Friday, January 13, 2017

Lavender spray

Inspired by this beading pin:

This was tatted with two threads of DMC Rayon thread from a skein. I kept it a simple rings and chains pattern. I counted how many rings the picture had and based the double stitch counts off that. Seventeen rings so each ring was seventeen double stitches.
At first I began with two double stitches for the chains, but after doing a repeat, I changed it. It was too difficult to twist it to shape the stem. I increased the chain to three and this seemed to wrap better. I had wanted to do the chains with a color that would continue on to encapsulate the rest of the loose threads at the end as well as the wire that would help shape it.  I went with a green that I had left over from a previous tatting project.
After completing the tatting I began to twist it into shape, while trying to include the wire that would help maintain it. This proved to be more difficult than what I had hoped for. The twisting of the rings around this wire was a challenge. Or rather, getting the rings to lay the way I wanted was a challenge.
I didn't like how the green from the chain showed through so much. I tired several different ways to wrap these but wasn't getting the results I wanted. I ended up hooking the base of the first ring with the wire. I then began shaping the rings in a circular fashion. After about two or three rings I would twist the wire around the base of the chain/ring. I kept the wire straight in the center and continued the "shaping" around it. Again I would wrap the wire around the third ring twisting around until I reached the end of the "stalk".

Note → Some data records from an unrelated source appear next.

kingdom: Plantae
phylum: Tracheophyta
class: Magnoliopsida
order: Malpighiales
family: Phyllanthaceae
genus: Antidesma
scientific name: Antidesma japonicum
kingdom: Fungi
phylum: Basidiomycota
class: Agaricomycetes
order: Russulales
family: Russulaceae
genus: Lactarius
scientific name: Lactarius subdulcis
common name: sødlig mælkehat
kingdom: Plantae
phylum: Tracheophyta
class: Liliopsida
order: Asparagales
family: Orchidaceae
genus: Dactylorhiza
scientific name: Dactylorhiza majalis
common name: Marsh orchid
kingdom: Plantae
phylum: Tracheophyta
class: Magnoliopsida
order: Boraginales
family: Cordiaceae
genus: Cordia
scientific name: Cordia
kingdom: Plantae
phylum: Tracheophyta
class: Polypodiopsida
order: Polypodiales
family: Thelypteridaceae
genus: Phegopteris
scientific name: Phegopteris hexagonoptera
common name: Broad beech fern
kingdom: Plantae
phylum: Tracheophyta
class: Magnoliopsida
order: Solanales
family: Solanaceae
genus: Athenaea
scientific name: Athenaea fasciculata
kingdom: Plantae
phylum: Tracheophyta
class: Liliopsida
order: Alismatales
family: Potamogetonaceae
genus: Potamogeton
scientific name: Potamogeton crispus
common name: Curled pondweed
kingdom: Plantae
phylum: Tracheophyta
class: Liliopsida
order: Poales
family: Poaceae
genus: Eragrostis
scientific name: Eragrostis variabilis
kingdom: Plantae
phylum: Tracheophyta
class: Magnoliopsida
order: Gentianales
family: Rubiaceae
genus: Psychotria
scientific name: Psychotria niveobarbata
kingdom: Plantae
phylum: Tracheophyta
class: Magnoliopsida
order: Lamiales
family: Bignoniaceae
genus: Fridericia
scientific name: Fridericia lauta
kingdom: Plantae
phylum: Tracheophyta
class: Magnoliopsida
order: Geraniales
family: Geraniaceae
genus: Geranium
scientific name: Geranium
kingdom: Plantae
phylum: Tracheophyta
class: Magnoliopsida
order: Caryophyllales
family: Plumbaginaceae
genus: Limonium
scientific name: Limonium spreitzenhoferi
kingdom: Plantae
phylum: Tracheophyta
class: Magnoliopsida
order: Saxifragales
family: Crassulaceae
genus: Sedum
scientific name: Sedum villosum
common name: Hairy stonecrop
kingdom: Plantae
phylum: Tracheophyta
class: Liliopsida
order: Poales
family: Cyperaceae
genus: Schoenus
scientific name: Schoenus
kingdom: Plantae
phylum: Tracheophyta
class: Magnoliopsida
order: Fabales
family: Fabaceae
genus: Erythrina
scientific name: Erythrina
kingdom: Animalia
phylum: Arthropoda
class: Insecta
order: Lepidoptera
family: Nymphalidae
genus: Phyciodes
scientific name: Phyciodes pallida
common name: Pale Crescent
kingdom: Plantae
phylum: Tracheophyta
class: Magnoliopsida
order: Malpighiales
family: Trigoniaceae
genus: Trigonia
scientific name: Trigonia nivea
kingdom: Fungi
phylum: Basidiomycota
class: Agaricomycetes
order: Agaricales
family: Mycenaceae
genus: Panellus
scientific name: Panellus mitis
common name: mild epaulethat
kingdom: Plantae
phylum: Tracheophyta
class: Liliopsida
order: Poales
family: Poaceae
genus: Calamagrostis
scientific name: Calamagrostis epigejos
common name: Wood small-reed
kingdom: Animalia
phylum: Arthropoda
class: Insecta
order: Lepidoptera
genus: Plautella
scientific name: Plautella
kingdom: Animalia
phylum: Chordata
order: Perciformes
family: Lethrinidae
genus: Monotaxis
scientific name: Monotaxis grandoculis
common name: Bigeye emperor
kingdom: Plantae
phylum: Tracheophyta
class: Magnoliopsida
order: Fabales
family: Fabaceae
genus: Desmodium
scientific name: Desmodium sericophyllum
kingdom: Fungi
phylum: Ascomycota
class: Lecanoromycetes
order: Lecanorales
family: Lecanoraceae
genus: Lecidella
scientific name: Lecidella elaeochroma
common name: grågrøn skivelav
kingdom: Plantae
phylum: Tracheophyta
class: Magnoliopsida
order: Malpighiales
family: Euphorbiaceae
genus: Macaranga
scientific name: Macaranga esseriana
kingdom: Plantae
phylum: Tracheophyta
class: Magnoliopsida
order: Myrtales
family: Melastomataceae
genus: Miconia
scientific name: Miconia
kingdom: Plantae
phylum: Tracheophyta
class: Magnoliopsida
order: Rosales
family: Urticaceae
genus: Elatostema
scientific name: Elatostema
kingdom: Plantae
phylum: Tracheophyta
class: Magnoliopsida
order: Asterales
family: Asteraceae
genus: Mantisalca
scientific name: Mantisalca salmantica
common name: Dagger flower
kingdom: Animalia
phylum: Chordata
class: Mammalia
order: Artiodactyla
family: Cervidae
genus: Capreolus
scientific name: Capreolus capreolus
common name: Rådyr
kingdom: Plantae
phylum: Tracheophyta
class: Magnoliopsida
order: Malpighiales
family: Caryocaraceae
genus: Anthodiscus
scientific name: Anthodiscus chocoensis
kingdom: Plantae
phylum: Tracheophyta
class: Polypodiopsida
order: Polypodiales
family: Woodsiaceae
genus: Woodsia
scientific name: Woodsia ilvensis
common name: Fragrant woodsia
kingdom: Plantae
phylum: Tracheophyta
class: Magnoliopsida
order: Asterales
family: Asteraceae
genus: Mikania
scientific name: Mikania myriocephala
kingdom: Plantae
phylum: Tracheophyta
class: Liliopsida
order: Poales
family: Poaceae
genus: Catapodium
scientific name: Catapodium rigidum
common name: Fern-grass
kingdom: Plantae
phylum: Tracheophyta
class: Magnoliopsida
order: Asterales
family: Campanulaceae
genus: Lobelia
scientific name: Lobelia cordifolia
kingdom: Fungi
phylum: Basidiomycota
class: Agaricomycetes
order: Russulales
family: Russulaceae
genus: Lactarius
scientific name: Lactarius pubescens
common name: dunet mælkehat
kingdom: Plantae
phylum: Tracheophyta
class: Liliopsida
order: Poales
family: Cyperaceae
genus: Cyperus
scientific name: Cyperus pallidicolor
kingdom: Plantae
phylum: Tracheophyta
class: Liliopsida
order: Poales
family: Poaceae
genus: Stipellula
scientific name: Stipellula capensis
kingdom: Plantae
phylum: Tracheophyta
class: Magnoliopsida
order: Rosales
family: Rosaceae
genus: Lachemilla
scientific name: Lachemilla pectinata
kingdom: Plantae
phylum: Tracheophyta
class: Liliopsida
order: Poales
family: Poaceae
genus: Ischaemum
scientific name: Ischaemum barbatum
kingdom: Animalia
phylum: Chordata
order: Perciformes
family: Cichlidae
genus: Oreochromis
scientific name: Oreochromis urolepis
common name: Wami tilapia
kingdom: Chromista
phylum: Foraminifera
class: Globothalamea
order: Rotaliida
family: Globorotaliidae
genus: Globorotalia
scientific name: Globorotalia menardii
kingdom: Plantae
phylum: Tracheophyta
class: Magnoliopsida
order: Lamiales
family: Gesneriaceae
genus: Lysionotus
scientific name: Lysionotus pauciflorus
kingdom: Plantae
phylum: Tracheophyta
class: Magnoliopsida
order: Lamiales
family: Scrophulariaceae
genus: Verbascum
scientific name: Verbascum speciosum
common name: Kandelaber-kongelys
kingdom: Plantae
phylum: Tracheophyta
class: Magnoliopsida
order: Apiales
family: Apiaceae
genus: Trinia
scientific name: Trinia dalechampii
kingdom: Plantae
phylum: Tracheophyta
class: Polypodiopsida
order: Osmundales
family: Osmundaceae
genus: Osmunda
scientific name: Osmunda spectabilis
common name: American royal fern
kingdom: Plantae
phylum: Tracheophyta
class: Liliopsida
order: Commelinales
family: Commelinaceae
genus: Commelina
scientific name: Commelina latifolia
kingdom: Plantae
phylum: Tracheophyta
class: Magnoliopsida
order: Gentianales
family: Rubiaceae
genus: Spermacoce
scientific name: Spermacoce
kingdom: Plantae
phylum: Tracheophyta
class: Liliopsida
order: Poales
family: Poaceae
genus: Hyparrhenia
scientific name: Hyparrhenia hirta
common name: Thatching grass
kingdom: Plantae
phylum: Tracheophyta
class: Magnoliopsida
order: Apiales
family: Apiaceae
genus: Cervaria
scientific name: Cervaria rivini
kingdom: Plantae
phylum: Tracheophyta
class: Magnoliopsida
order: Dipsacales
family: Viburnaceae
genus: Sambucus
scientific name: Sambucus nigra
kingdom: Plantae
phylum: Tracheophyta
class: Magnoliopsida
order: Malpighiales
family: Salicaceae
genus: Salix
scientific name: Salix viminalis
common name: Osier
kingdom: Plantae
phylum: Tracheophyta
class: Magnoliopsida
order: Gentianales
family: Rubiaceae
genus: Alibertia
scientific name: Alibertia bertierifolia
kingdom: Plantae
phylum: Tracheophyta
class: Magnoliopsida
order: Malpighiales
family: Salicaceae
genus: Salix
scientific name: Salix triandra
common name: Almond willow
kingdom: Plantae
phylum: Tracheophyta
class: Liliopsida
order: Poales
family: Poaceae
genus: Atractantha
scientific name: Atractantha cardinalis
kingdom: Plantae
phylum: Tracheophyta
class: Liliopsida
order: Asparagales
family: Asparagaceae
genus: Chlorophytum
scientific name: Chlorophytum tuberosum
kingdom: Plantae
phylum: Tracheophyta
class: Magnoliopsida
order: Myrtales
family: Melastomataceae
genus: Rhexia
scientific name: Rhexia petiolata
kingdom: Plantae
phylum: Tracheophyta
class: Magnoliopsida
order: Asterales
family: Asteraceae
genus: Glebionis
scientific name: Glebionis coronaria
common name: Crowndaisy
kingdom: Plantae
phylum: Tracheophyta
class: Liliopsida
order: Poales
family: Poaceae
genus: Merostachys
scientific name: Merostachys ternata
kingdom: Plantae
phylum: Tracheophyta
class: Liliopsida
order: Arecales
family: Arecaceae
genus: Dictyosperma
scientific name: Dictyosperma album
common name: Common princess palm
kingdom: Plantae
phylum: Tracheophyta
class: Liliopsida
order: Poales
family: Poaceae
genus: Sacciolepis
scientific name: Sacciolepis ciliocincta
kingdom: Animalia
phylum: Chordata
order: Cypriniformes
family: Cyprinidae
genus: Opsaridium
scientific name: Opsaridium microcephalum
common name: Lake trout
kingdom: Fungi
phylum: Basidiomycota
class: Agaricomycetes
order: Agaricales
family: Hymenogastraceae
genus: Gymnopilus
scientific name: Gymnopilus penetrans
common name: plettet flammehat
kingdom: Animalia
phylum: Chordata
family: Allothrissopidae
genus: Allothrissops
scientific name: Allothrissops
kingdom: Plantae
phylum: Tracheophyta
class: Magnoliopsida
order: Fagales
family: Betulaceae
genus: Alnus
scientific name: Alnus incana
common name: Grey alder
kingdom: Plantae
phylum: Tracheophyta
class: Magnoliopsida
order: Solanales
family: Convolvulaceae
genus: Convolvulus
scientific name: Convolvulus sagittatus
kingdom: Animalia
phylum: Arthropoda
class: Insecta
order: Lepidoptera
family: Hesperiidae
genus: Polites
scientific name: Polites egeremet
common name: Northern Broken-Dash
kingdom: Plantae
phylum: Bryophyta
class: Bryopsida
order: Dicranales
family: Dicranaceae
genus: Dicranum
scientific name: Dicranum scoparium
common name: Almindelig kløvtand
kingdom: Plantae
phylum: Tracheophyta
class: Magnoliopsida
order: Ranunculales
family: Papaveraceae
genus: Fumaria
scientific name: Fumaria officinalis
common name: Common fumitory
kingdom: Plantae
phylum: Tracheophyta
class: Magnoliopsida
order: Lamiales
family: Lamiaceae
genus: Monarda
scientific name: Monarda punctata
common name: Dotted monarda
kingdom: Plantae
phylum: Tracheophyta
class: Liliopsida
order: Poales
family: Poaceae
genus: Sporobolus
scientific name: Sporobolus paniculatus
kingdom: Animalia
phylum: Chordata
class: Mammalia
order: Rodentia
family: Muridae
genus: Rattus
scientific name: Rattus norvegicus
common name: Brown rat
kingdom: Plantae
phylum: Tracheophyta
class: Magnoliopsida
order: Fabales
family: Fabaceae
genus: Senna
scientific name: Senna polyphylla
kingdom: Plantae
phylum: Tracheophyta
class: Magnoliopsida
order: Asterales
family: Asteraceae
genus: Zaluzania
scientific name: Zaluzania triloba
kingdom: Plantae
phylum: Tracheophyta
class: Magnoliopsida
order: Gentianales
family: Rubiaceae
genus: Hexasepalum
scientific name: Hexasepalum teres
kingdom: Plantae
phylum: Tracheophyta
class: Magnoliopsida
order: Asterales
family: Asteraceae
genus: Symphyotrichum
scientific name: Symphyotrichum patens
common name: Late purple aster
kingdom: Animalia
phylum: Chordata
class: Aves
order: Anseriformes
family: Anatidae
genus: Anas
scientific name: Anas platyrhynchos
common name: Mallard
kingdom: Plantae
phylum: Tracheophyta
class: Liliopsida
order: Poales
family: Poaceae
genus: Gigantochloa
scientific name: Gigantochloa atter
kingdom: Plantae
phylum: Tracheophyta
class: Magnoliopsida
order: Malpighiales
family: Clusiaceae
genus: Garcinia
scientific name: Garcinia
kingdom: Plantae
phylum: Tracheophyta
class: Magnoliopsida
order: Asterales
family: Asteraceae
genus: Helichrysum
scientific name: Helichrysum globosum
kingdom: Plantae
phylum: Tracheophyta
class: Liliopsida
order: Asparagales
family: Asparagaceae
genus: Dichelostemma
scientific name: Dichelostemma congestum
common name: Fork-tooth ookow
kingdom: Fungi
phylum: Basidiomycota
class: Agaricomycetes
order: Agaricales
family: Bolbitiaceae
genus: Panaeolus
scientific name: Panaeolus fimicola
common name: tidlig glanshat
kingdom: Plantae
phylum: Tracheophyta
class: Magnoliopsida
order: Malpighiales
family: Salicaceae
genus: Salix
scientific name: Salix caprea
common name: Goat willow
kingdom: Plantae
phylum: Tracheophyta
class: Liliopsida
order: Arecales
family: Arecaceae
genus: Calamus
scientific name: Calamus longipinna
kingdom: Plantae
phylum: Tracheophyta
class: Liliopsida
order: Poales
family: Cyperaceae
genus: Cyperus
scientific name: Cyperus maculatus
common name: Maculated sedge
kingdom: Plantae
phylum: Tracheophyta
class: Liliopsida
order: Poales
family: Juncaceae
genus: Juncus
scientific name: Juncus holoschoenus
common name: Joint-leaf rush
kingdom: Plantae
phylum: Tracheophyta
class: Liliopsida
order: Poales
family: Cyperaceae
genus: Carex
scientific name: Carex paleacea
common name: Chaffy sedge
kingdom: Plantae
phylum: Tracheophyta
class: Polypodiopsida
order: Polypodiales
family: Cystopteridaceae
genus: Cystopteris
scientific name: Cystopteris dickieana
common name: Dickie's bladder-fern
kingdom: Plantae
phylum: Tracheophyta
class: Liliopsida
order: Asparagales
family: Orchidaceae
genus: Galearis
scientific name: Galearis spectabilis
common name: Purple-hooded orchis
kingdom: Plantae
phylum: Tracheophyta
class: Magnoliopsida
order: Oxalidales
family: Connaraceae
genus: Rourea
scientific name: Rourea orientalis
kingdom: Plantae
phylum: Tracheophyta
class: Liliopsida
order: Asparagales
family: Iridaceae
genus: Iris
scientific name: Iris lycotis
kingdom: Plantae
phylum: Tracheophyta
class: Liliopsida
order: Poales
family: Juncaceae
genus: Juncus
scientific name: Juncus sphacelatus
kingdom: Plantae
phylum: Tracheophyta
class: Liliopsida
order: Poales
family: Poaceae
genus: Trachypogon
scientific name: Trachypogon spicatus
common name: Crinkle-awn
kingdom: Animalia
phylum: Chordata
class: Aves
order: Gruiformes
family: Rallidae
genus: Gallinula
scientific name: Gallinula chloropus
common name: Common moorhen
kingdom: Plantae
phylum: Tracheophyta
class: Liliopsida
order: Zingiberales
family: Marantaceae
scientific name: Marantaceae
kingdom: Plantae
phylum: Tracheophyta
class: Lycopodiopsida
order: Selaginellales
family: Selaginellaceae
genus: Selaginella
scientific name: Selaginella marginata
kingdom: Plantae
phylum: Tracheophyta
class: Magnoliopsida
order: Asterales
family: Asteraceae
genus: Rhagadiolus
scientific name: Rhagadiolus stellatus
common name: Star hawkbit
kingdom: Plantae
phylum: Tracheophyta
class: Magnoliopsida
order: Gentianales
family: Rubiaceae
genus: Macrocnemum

I clipped the blue thread closer to where the last chain split from the ring and then using the green did a bit of encapsulating the rest of the wire. I worked a few more removing the second color from it.

Friday, October 28, 2016

Red, white...bobbles

The multi-month Pin Challenge is finally complete! This was work in the end with 2 strands of size 10 crochet thread. I began with a ball of bamboo thread that I had laying around. Then I switched to mixing a strand of metallic thread to give it a bit of sparkle. That quickly lost it's appeal because it was such a hassle trying to keep the threads from tangling with one another. The effect was very pretty, I simply didn't have the patience to keep all those threads together. So I began again, with 2 strands of thread.
After completing the base and side panels, I went to work on the bobble panel of the purse. After one was done, I saw my tension needed to be reworked, so I unraveled it and began again.
The smaller ball is some of the thread from the larger ball rewound onto it to make it easier to manage the threads. I joined the sides together because I kept misplacing them and didn't want to have to redo those as well.
This is one completed bobble panel! I was so happy when it was done. 

My sewing skills are almost non-existent so I did my best to join them without being too rough. I have to say, as I was joining the second bobble panel, I got nervous. The opening left was not very much and I was afraid of how tight the top would end up.

It seems to hold quite a bit for being small. Now the instructions say to reinforce it with some crafting foam or something similar. I didn't do it at this stage because the bag has gotten a bit dingy with all the handling. I also had to try and find the finding to attach the handles to the purse. I actually didn't want to spend anymore on this purse, so I looked through my stash until I found some mini buckles that are for para-cord bracelet making. There were 6 in the pack, so I was thinking of doing a longer handles for when I wanted to use it as a backpack or crossover purse. This is where the buckles made it adaptable. I did buy the zipper in black to match the buckles and try to bring in the colors together.

This little purse holds quite a bit of stuff and is just the right size for me. The edges there a bit pronounced, and I thought of undoing that and restitching it. Then, my youngest said the words I dread..."Mom, is that for me?" It took me 2 balls of size 10 thread crochet thread and almost 6 months of work to get it done. Making another one with my hands muscle memory still fresh shouldn't be too hard right?

Saturday, August 27, 2016


June and July's challenge are still WIPs. Since they both use the same skill set I'll post them together on a later post. This month's challenge was actually suggested by my sister-in-law. She found this cute Pokémon Bulbasaur planter on Pintrest. Then after going to YouTube for further reference, a self watering one was discovered! The original planter was made with a 3D machine, this version is an adaptation. It was made with clay and painted afterwards and made self-watering.

With a bulk box of white Sculpty clay we began molding it. This process actually took an hour to complete. I was too focused on doing that, that I neglected to take pictures. As the main planter was baking, we made the small bowl that would hold water for the plant. After baking and painting we sealed it with a few coats of waterproof varnish. I have to admit, we began to lose some patience after painting the main planter. A piece of sponge acquired at the dollar store was cut out for the tongue. We inserted a Succulent and Poof! He's done!

Looking at my version I noticed, too late, that my Bulbasaur looked a bit cross eyed. That's okay though, I'll just say he's really focused on his aim! This was such a cute a fun project that I may make a couple more using other round-ish Pokémon, like Oddish , for example.